The good news is that a quarter of a percentage point rise is unlikely to make a big dent in monthly mortgage payments but the bad news is that if the Fed keeps raising rates next year, repayments will also rise.

The declining price of oil – still the backbone of the UAE economy – would exert further downward pressure on prices, say analysts.

“From a homeowner’s point of view, at this point we are talking about a 25 basis point increase,” said Suvrat Saigal, the head of retail banking at National Bank of Abu Dhabi, the biggest bank by assets in the UAE. “It’s not dramatic.

“There are certainly going to be other factors that could potentially have a bigger impact than a 25 basis increase.
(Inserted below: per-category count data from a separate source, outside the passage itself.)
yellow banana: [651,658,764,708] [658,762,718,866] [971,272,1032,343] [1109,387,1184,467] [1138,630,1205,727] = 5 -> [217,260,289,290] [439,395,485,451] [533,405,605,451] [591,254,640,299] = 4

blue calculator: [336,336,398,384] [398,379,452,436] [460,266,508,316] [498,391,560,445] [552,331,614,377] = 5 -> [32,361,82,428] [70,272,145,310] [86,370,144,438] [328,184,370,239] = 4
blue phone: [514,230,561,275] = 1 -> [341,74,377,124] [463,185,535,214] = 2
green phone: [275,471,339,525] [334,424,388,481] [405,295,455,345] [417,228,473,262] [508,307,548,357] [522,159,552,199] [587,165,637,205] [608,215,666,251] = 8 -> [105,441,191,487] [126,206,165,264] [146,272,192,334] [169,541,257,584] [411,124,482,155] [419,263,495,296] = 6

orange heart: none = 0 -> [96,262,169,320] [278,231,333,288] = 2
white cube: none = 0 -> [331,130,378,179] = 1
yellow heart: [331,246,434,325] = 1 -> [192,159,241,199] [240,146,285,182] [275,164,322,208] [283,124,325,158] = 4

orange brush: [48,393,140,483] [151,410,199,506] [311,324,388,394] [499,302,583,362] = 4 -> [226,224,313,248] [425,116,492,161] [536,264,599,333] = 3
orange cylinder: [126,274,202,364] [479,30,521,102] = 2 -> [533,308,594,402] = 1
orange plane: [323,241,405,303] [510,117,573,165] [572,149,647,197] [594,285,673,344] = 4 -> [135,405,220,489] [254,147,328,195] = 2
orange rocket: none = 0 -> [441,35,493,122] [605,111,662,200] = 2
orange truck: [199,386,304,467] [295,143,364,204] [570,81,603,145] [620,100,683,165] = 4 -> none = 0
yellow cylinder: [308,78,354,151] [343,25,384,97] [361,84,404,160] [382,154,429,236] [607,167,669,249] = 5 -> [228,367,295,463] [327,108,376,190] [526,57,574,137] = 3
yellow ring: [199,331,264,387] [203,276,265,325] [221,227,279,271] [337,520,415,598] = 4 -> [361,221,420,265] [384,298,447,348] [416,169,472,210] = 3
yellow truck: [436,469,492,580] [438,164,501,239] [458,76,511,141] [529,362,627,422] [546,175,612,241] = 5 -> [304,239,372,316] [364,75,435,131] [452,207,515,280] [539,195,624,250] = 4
I do not believe this particular Fed hike and its outcome will change consumer behaviour vis-à-vis housing.”

Most mortgages in the UAE are benchmarked off Emirates Interbank Offered Rate, or Eibor, a measure of interest rates used by banks when they lend to each other.

The majority of mortgages in the UAE are linked to Eibor, either directly or through a proprietary rate the bank uses that is linked to the measure.

A bank will typically add 3 to 5 percentage points to Eibor to come up with the rate it offers customers. As result, most mortgages range between 4 per cent and 7 per cent.

Bankers point out, however, that the Eibor rates have been going up ahead of the Fed’s move, and that the likelihood of any further steep increases before any further tightening by the Federal reserve would only happen if deposits at banks take a further hit amid falling oil prices. In the past month, the 3-month Eibor, the benchmark used to calculate most flexible mortgages, has gained 17 per cent to 1.024 per cent.

While Mubarak Rashed Al Mansoori, the UAE central bank governor, said last month that rates have been rising in anticipation of a US Fed increase, others have pointed to declining deposits as having a bigger influence on Eibor rates, reflecting falling amounts of money in the banking system.

“Because of the fall in oil prices and weakness in emerging markets, you have seen quite a bit of capital leaving the UAE, so already the banking system is less than it used to be and Eibor is rising in response,” said Simon Kitchen, a Cairo-based chief strategist at the Egyptian investment bank EFG-Hermes.

When it comes to the question of home valuations, higher interest rates typically can dampen real estate prices but supply and demand is usually a better indicator in the UAE.

According to the property data service Reidin, the number of housing transactions in Dubai may have dropped this year by nearly half.

The number of property sales in some parts of the city has fallen by more than 45 per cent since the most recent peak in 2013, Reidin said. The company said that it had also noted an increase in the number of properties purchased with mortgages – a method of buying usually associated with owner-occupiers rather than landlords.

Prices are also declining. Dubai residential property prices are softening because of excess supply and dwindling demand, brokers say.

Average house prices in Dubai fell by a further 4 per cent in the final quarter of this year, meaning that apartments were 16 per cent cheaper than a year ago and villa prices were 14 per cent cheaper, according to the broker CBRE.

The silver lining for consumers however is that, because banks are still competing intensely with each other for customers, the most creditworthy residents are likely to continue getting competitive rates.

“The good news for mortgage customers here is competition for borrowers and particularly the high-quality borrowers who have good credit ratings remains really high,” said Tony Graham, the head of retail banking at United Arab Bank. “It’s a very competitive mortgage market. The Fed hike does matter, but high-quality customers have choice.”